I am just starting out creating a model. What should I be trying to hit when I run the “Score” method against the [data_type == ‘validation’] data? I see the top 100 people in the tournament are >0.03 but that seems like a high goal at the start.
# Submissions are scored by spearman correlation
def correlation(predictions, targets):
ranked_preds = predictions.rank(pct=True, method="first")
return np.corrcoef(ranked_preds, targets)[0, 1]
# convenience method for scoring
return correlation(df[PREDICTION_NAME], df[TARGET_NAME])
I recommend loading up the example predictions and computing the spearman correlation of those predictions against the validation data. Take note of that number (and please post it here as I’m curious what it is but have never computed it myself), then compare it to the historical performance of the @integration_test model.

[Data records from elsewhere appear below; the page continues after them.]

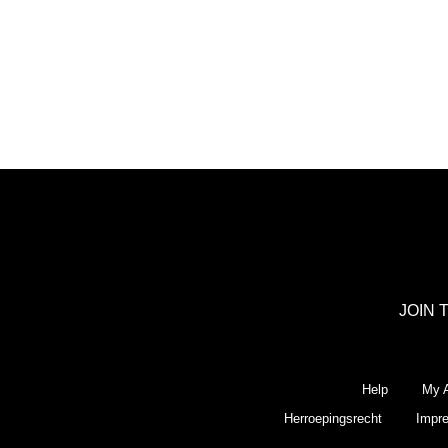
JOIN 
Help
My A
Herroepingsrecht
Impr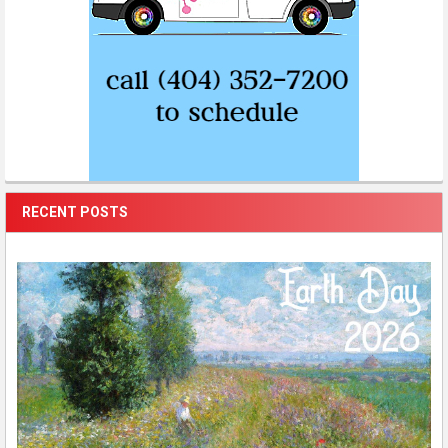
RECENT POSTS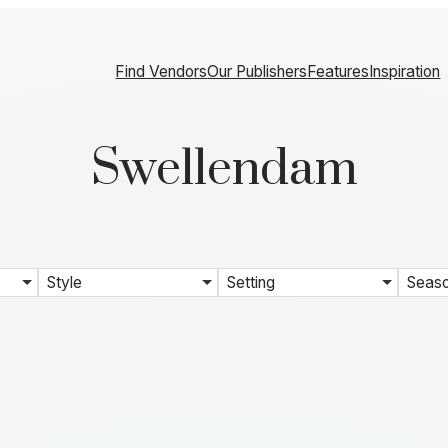
Find Vendors
Our Publishers
Features
Inspiration
Swellendam
Style
Setting
Seas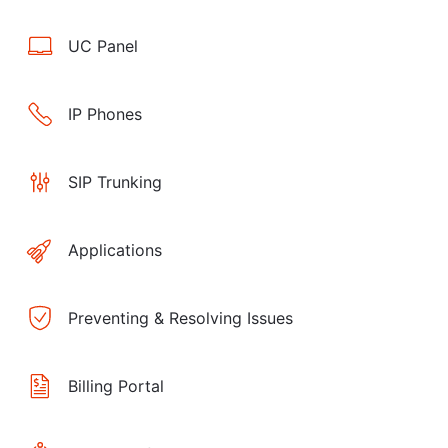
UC Panel
IP Phones
SIP Trunking
Applications
Preventing & Resolving Issues
Billing Portal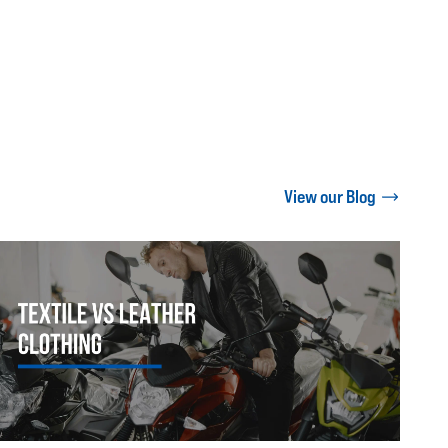
View our Blog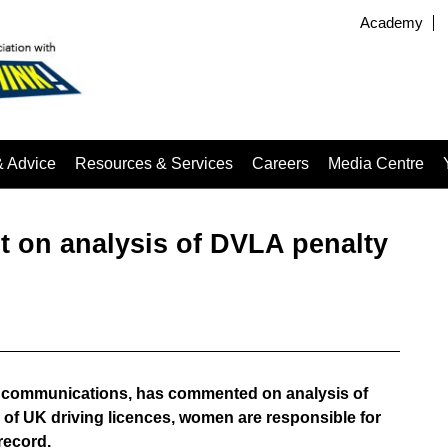
Academy
& Advice
Resources & Services
Careers
Media Centre
 on analysis of DVLA penalty
of communications, has commented on analysis of
of UK driving licences, women are responsible for
record.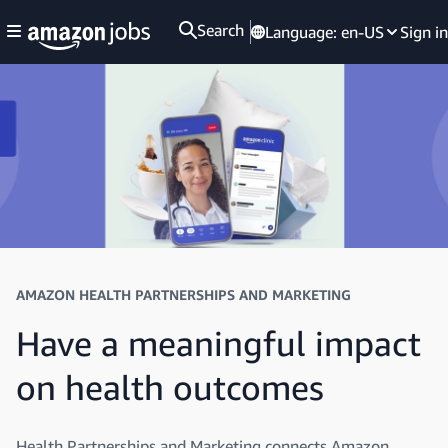
Search
Language:
en-US
Sign in
AMAZON HEALTH PARTNERSHIPS AND MARKETING
Have a meaningful impact
on health outcomes
Health Partnerships and Marketing connects Amazon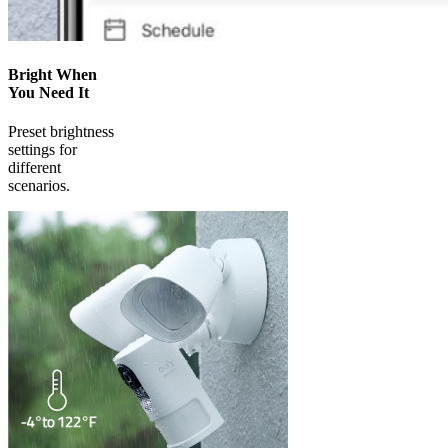
Bright When
You Need It
Preset brightness
settings for
different
scenarios.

I call your attention to that model in particular because it just posts the example predictions each week. By looking at this one example’s performance against both validation data and the live data, you might get a sense of what to expect in the competition. Of course there’s no saying that your model will experience similar variance to @integration_test, but it’s at least a place to start trying to answer your question.
I did see that model so that probably would be a good start. I am trying to create a neural net solution. My first run will be with no feature modification to get a baseline. Then I will try and crunch the numbers to get a real solution.